- Creativity/Truck Design
I’m a lobster fan—steamed, grilled, salad, bisque, and of course the trending lobster roll, which can be found more often on menus these days. I was excited to dive into the Red Hook Lobster Pound’s truck in midtown.
I had a choice of a “Connecticut” or a “Maine”. I love the taste of lobster alone, and enjoy butter only as an accompaniment. No mayo for me, so I chose the Southern New England version, or Connecticut.
I waited but a few minutes to place my order, and my roll came out quickly. It looked delicious, and I couldn’t wait to dig in. Not impressed by the first bite, I tried another. Lobster is typically juicy and succulent, and has a mild flavor. Although colorful with a dash of paprika and scallions on top, this particular roll was none of these. The meat was plentiful, but dry, over-seasoned, and had a fishy taste. Was it indeed lobster? I think it was, but poorly cooked at that. It was the worst lobster that I have eaten in recent memory.

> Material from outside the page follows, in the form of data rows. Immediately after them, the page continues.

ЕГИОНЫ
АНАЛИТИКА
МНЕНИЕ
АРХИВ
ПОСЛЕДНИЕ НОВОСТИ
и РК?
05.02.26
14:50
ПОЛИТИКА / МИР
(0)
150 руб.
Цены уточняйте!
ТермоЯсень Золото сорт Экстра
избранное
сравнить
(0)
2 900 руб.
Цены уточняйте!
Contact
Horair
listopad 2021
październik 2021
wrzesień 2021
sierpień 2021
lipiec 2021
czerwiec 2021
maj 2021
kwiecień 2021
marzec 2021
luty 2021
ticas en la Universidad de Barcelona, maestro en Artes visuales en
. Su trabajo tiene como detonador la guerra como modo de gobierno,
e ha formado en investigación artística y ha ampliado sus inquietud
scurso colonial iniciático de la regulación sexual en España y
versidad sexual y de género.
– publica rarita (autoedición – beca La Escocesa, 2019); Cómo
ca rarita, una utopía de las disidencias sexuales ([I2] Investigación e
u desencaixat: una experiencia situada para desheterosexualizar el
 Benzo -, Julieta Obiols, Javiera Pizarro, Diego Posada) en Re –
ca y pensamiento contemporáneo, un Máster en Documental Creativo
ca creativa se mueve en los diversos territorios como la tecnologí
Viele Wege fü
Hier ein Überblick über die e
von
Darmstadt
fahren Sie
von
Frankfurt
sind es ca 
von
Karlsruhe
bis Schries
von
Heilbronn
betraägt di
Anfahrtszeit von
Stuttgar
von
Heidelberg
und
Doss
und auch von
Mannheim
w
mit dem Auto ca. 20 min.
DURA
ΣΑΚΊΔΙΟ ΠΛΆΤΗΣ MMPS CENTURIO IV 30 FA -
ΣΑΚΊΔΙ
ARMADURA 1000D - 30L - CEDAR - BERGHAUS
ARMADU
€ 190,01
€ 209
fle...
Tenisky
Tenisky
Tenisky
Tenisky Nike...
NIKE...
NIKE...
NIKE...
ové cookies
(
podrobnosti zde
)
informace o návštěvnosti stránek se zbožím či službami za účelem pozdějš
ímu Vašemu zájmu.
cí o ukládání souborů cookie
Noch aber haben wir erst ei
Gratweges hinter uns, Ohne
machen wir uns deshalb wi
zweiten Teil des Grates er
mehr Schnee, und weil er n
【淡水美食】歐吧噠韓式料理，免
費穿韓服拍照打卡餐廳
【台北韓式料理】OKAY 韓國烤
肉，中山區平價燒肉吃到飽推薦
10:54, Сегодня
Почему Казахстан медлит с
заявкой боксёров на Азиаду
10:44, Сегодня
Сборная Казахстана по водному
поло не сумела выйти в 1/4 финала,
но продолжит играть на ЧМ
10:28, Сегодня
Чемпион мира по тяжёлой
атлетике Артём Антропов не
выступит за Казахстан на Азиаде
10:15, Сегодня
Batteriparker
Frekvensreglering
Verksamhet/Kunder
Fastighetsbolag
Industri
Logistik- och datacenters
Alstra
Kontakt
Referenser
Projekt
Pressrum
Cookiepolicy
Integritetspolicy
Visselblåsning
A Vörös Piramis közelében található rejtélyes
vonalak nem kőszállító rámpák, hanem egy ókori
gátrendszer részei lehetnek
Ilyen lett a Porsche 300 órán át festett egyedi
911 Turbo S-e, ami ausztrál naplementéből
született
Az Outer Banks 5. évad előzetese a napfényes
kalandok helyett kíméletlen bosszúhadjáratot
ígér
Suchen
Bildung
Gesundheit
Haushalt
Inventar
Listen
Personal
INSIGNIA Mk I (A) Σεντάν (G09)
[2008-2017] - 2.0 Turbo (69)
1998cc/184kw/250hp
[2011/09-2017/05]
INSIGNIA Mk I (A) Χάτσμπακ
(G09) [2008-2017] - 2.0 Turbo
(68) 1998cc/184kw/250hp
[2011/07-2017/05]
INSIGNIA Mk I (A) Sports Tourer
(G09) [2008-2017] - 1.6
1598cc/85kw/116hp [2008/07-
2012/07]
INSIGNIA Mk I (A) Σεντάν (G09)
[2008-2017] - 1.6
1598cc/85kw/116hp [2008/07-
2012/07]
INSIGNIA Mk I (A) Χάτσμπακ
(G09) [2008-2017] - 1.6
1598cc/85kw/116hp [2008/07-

The roll was fresh, but too small and flimsy to handle the steamy contents. It fell apart before I started, and my sandwich became deconstructed.
Red Hook Lobster’s truck appeared to be organized and tidy, and the red, white and blue design was appropriate for the menu, which includes other items like the Shrimp Roll, Lobster Mac & Cheese and the Down East Bisque. Those might be tastier and less expensive options.
Will I give it another shot? At $16 a pop for lunch, I’ll eat inside at a table with service. Fans of the truck may say that it’s a reasonable price for lobster meat. I agree. Succulent, juicy, melt-in-your-mouth Maine lobster at $16 is a deal. But this isn’t Maine. Sorry Red Hook, you don’t come close.